This morning I was working on a query for a customer report that took me longer than I expected and produced more problems than I expected.
I actually had 3 tables named customers, orders, and payments.
Customers can have multiple orders, and have a one to many relationship.
Similarly, orders can have multiple payments, and have a one to many relationship.
My seemingly simple task was to get a report row with:
- Customer Info
- Number of total orders
- Number of total payments
- Sum of total payments
- Average of total payments
- Latest payment date
- Latest payment amount
- Latest payment ID
- Latest order number
- Latest order date
This led me to build an inefficient monster query. Here’s why:
- The latest payment and latest order items are in different tables. And they are date dependent. I can’t assume that latest payment has the highest payment ID or even is related to the latest order. MOST of the time that’s the case, but sometimes orders get created by employees from a list and are not always in chronological order.
- The latest payment could only be determined by the date_payment_made field which does not contain a timestamp. If a customer made multiple payments on the same day, which was also rare, but happened, especially if they were making payments on multiple orders.
- I had to create multiple subqueries to address the most recent payment for a customer.
- Query 1 – at the lowest level I needed to have the customer ID and the latest payment date for that customer. In and of itself, that means I have to join 3 tables.
- SELECT cust_num, MAX(date_payment_made) FROM customers INNER JOIN orders on orders.cust_num = orders.cust_num INNER JOIN payments ON payments.order_id = orders.order_id
- Technically, I probably could have omitted the customers table and just pulled the orders cust_num, but I wanted to make sure I was actually using existing customers. Some have been deleted.
- Query 2 – So then you have to subselect Query 1 in another query in order to get the max payment ID for that date and customer number.
- So now in Query 2 I have a Customer Number, a most recent payment date, and the max payment ID for that date and customer.
- A similar process was done to get the most recent order dates by customer which also created some self-joining queries.

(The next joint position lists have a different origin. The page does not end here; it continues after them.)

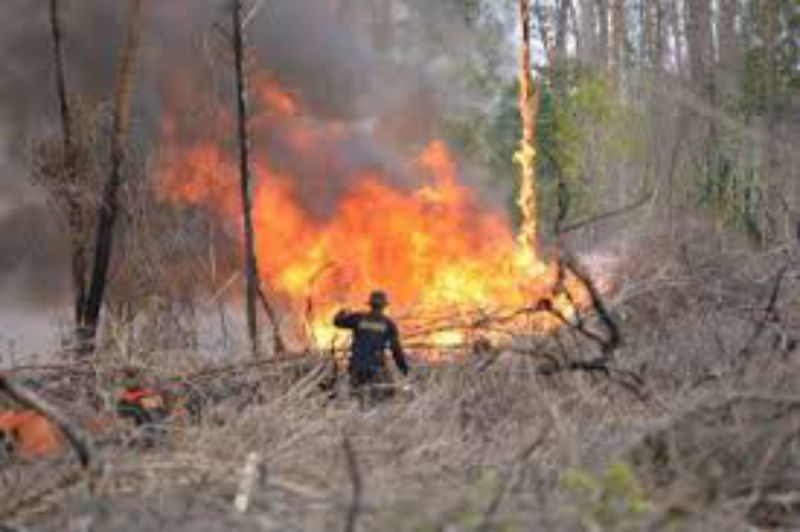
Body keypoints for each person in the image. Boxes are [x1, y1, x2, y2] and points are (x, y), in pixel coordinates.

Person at [333, 290, 410, 404]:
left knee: (358, 398)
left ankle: (358, 417)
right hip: (376, 368)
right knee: (384, 396)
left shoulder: (358, 318)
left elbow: (338, 322)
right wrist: (403, 368)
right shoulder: (388, 324)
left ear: (370, 305)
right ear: (384, 306)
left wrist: (342, 312)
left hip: (357, 366)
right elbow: (396, 350)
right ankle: (375, 418)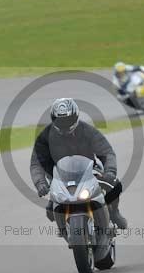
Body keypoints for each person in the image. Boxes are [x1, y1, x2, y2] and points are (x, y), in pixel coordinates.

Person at [30, 98, 128, 229]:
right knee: (51, 212)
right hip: (59, 177)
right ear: (53, 119)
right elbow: (36, 163)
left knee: (115, 185)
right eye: (60, 120)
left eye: (68, 120)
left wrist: (110, 171)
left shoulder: (87, 130)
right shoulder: (45, 137)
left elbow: (107, 152)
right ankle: (65, 229)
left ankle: (114, 213)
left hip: (89, 172)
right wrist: (40, 183)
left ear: (76, 117)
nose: (64, 124)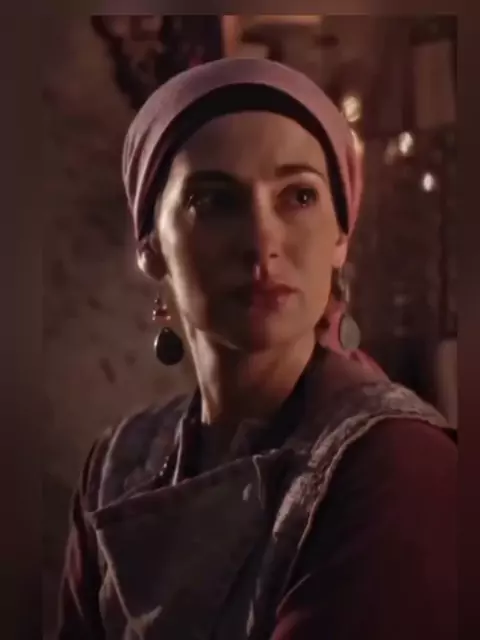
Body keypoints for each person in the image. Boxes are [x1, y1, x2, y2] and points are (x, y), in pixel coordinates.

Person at [57, 58, 456, 640]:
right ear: (151, 245)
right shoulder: (117, 465)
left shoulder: (395, 462)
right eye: (214, 200)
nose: (262, 240)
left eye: (299, 196)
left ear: (340, 235)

- Finally, another subquery was generated to just get order counts by customer number. Although it seems like I could have gotten that data point easily when getting the order dates, I really couldn’t because of the self joining I was doing in case there were multiple orders for the customer on the same date. The count ended up having to be in a separate subquery because trying to count them in the main query putting all this together was just counting all the payments for all the orders instead of the order numbers.
- Anyway, after all the self joining and multiple queries embedded in each other, it takes about 3 seconds to run for over 100,000 customers. Not too bad, but it is a rather mind-bending process to create these queries. I kept thinking I could make it faster, too and kept ending up re-writing it and ending up with the same query.
Geesh. You know, sometimes it’s better to go the simpler route instead of making all these queries and just loop through things with code to get the information you need. If speed isn’t an issue, that might be a better route to take!